- **Excerpted passage**:

PNY GeForce GTX 1660 Ti Review
The PNY GTX 1660 Ti offers unrivalled value for Full HD gaming. If you’re not interested in ray tracing or 4K, this is the graphics card to go for.
- Fantastic value Full HD performance
- Intelligent shading improves efficiency for modern games
- Small enough for mini-ITX cases
- Limited overclocking potential
- Review Price: £259.99
- Turing architecture
- 1536 CUDA Cores
- 1500MHz base clock speeds
- 1770MHz boosted clock speeds
- 6GB GDDR6 VRAM
What is the PNY GTX 1660 Ti?
The PNY GTX 1660 Ti is a new a mid-range graphics card capable of running all the latest video games in Full HD at a budget price. With no Founders Edition models being released for the GTX 1660 Ti, I’ve got my hands on a third-party version by PNY instead.
Despite having GTX affixed to its name, the 1660 Ti doesn’t use the Pascal architecture found in Nvidia’s 10-Series cards such as the GTX 1060 or GTX 1070. Instead, the GTX 1660 Ti uses Nvidia’s new Turing architecture known as “TU116”.
There’s no fancy features here like what you’d find with RTX graphics cards like ray tracing cores or Tensor processors – but Nvidia says that ray tracing will actually be coming to the 1660 Ti and other cards, by way of a driver that’s due to arrive in April.
The absence of any Tensor AI cores means that there definetly won’t be any support for DLSS, though.
In the meantime, the GTX 1660 Ti sees Nvidia strike a perfect balance between performance, power and cost. Nvidia hasn’t just crammed the card with more powerful components though. There are some fancy tricks at work behind the scenes here, with new Turing shader innovations contributing towards a more efficient performance.

- **Dataset**:
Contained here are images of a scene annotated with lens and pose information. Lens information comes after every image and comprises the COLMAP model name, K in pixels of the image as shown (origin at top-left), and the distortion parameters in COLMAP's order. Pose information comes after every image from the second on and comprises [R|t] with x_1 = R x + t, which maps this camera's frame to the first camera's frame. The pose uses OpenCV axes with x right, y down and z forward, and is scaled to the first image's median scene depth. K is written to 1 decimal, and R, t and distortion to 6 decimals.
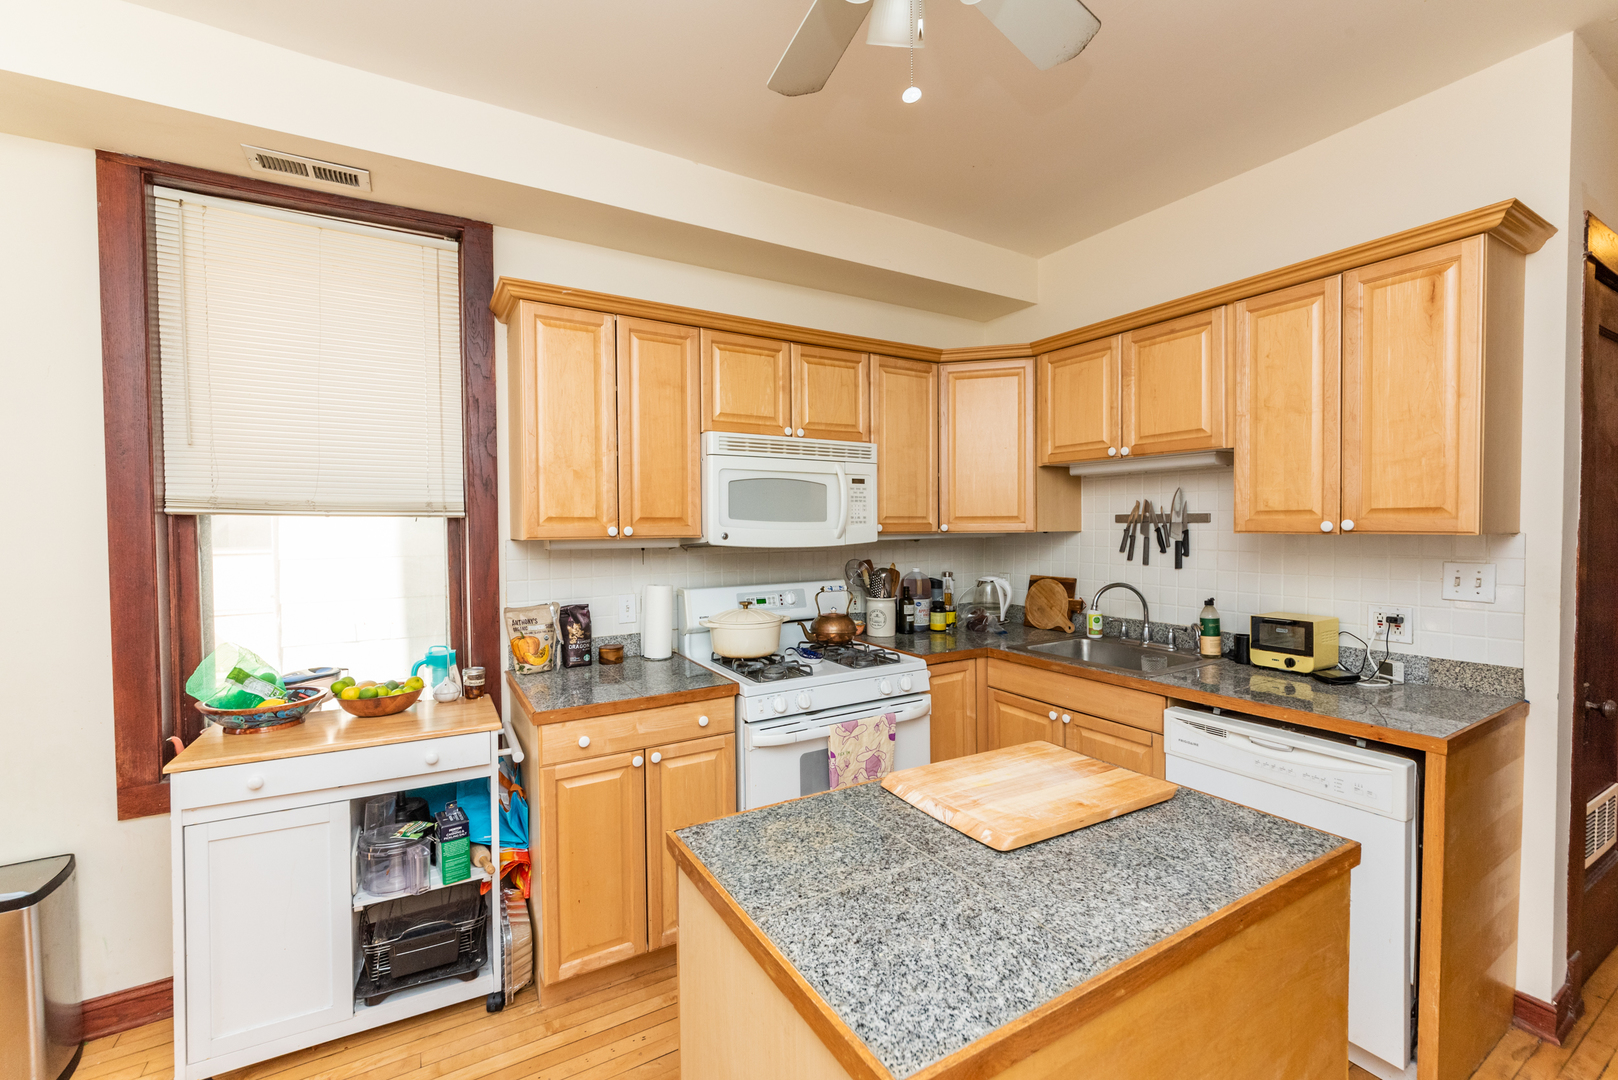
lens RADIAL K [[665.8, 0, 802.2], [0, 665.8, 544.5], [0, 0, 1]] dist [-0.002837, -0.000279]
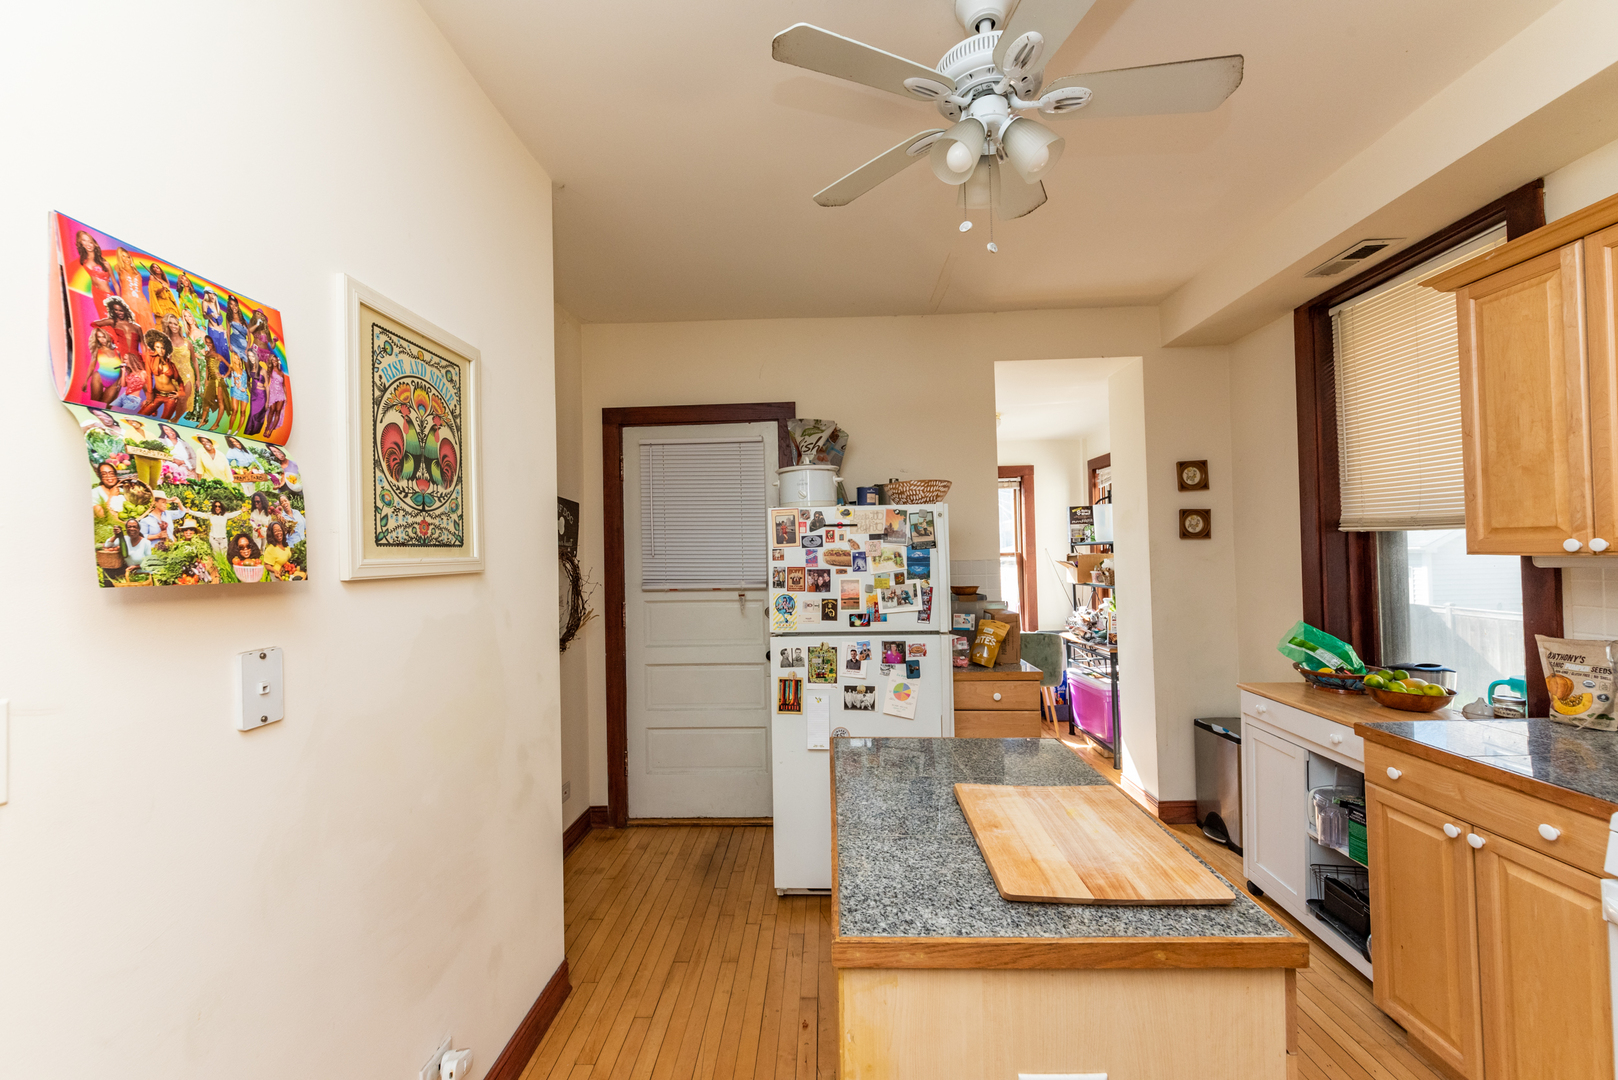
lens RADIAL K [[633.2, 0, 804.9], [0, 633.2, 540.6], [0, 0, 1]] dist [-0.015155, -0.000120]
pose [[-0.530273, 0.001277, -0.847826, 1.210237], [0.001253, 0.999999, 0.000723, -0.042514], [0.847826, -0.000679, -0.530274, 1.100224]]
==
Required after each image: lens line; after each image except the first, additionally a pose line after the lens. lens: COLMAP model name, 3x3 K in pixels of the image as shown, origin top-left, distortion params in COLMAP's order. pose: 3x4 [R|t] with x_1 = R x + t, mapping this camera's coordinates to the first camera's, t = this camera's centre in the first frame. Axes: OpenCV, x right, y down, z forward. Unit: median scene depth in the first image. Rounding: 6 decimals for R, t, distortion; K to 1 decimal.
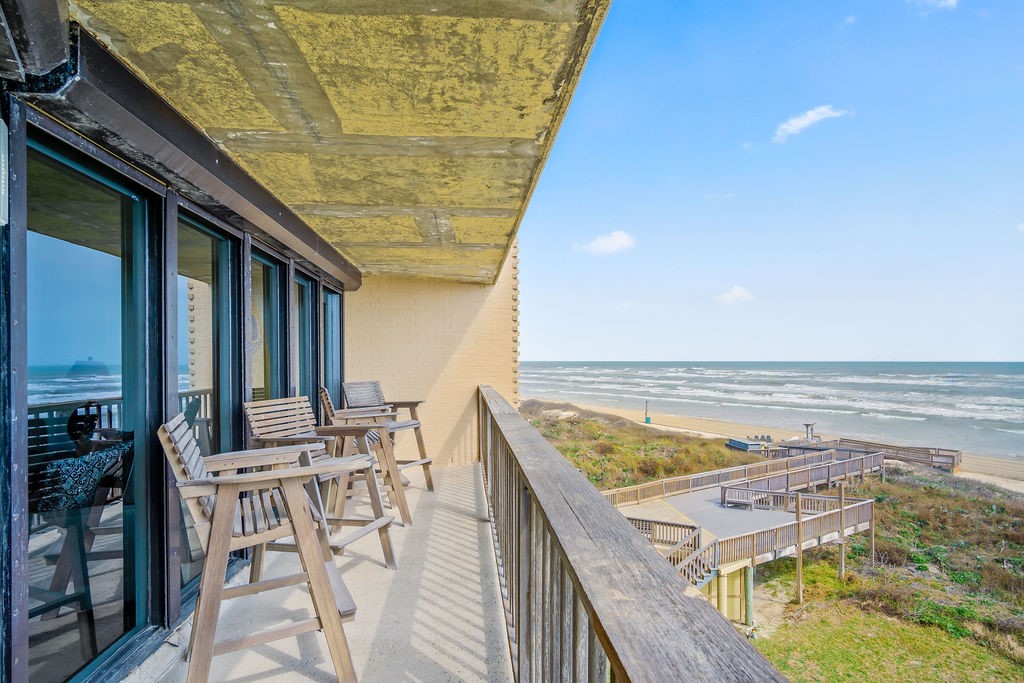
* * *
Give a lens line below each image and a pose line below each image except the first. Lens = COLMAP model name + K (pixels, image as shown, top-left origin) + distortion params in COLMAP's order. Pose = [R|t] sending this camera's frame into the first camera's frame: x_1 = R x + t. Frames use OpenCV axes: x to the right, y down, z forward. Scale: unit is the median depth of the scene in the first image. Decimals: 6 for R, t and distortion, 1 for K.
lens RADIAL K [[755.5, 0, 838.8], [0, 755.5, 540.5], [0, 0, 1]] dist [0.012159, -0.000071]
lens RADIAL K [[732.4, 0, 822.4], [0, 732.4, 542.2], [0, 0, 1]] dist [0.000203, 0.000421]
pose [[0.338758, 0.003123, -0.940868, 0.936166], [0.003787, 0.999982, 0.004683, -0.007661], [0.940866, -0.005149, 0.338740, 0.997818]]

- **Problems to solve**:
1 – In the graphics card review, what architecture does the GTX 1660 Ti use in place of Pascal?
2 – Resume the graphics card review after its final sentence.
The records have no connection to the graphics card review.

- **Your written answers**:
1 – It uses Nvidia's new Turing architecture, known as "TU116".

2 –
Nvidia claims this new-found efficiency results in such a performance boost that the GTX 1660 Ti boasts speeds 1.5 times faster than the GTX 1060 6GB. If true, GTX 1660 Ti may well be the best graphics card option for budget buyers with a Full HD setup.
Related: Best Graphics Cards 2019
PNY GTX 1660 Ti – Specs and technology
The table below shows how the spec sheet of the GTX 1660 Ti, and how it compares to the GTX 1060 6GB, the GTX 1070 and RTX 2060. I chose these Nvidia cards because they sit the closest to the GTX 1660 Ti in terms of performance and specs. These are all mid-range options, so if you’re looking for a graphics card for your HD setup, these are the cards to consider.
|GTX 1660 Ti||GTX 1060 6GB||GTX 1070||RTX 2060|
|Base clock speed||1500 MHz||1506 MHz||1506 MHz||1365 MHz|
|Boosted clock speed||1770 MHz||1708 MHz||1683 MHz||1680 MHz|
|VRAM||6GB GDDR6||6GB GDDR5||8GB GDDR5||6GB GDDR6|
|Memory bandwidth||288.1 Gbps||192.1 Gbps||256 Gbps||336 Gbps|
The most significant difference in the spec sheet between the GTX 1660 Ti and the GTX 1060 (the card it’s replacing) is the leap to the new TU116 Turing architecture. This new architecture allows the GTX 1660 Ti more capacity, more configurable caches and improved bandwidth. In fact, the memory bandwidth has had a whopping 50% increase since the GTX 1060. This is thanks to partly to the GDDR6 VRAM upgrade which wouldn’t have been possible without ditching the Pascal architecture in favour of Turing.
Another benefit of the move from Pascal to Turing includes a 1.5x increase of instructions made per clock. This is another major factor that has contributed towards the GTX 1660 Ti’s boost in efficiency, resulting in higher frame rates than what the GTX 1060 is capable.
There’s also been more CUDA Cores introduced, taking the total from 1280 to 1536. This is a sizeable increase, although still a fair way off the 1920 figure the GTX 1070 and RTX 2060 boast. However, Nvidia hasn’t simply just checked in a few extra CUDA Cores to up the performance. The CUDA Cores here have also been updated in order to utilise new shading techniques, which ultimately give the GTX 1660 Ti a rocket-boosted performance that it has no right to offer.
The new shading technology here is called Variable Rate Shading (VRS for short). It’s all about efficiency, hunting down ways of lessening the GPU workload but without impacting visual quality.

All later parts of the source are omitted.